Years ago a Japanese acquaintance applied for a green card when her American husband decided to move back to the United States. Someone told her she should not say she once voted for the Japanese Communist Party (JCP) during her interview, otherwise U.S. Immigration would reject it. As far as I know, applicants' voting decisions have never been an issue for the State Department — political party affiliation, maybe — but in any case, the anecdote points out America's reputation for paranoia regarding socialist thought.
Before and during World War II, communists in Japan were persecuted and jailed, but afterward they enjoyed a brief dispensation and flourished in the new democracy. As Japan aligned more strongly with the U.S. during the Cold War, avowed communists and fellow travelers fell out of favor, and more radical adherents found themselves in the sights of the police, but until the late 1970s the Japanese Communist Party was a force in national politics, helped to a certain extent by the sentimental attachment boomers formed with Soviet culture during their college years. Many still know all the words to popular Russian folk songs.

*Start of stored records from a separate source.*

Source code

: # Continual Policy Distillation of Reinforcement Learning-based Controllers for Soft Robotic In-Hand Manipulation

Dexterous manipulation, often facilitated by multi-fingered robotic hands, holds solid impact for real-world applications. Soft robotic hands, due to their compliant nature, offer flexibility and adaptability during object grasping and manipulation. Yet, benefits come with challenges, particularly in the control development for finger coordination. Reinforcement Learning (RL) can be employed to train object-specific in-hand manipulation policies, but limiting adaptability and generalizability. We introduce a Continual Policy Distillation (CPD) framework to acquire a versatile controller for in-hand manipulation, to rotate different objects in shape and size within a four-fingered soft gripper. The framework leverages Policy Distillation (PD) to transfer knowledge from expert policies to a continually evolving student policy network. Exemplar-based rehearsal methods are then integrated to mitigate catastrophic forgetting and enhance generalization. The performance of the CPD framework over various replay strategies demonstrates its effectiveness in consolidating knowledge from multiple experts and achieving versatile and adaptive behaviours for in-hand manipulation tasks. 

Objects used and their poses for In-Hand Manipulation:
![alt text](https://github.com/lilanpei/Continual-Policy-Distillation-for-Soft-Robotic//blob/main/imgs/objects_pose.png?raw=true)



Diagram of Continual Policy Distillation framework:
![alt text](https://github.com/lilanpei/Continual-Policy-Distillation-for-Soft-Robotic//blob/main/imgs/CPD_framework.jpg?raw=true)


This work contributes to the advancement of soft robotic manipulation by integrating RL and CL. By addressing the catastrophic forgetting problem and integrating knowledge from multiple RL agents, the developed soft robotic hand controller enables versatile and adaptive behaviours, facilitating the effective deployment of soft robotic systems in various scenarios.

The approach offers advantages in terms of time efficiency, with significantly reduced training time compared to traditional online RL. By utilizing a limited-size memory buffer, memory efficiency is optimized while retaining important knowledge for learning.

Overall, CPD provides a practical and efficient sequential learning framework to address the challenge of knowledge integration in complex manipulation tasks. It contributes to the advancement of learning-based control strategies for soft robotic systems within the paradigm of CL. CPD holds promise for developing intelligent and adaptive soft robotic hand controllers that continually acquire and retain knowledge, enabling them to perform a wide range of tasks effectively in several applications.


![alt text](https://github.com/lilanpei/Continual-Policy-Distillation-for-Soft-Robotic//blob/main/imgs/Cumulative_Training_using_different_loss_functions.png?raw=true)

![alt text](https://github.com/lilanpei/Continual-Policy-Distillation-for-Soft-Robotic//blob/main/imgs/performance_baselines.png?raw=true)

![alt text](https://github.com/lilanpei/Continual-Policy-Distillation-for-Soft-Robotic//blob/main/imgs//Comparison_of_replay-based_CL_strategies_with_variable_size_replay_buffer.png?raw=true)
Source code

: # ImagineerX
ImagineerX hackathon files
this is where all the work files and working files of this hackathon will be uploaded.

The JCP has always been known for its idealism. In the early '60s its aims were to abolish the emperor system and dismantle the Self-Defense Forces. According to political writer Hideyo Fudesaka in the April 29 Tokyo Shimbun, the JCP "only formulates policies that have no chance of being realized," giving as an example its unconditional opposition to the consumption tax. Others interviewed in the same article contend this is not necessarily a bad thing, since right now the main opposition is the Democratic Party of Japan, which accepts most of the ruling Liberal Democratic Party's policies. The JCP, by opposing everything the LDP proposes, provides much-needed rebuttals to those proposals.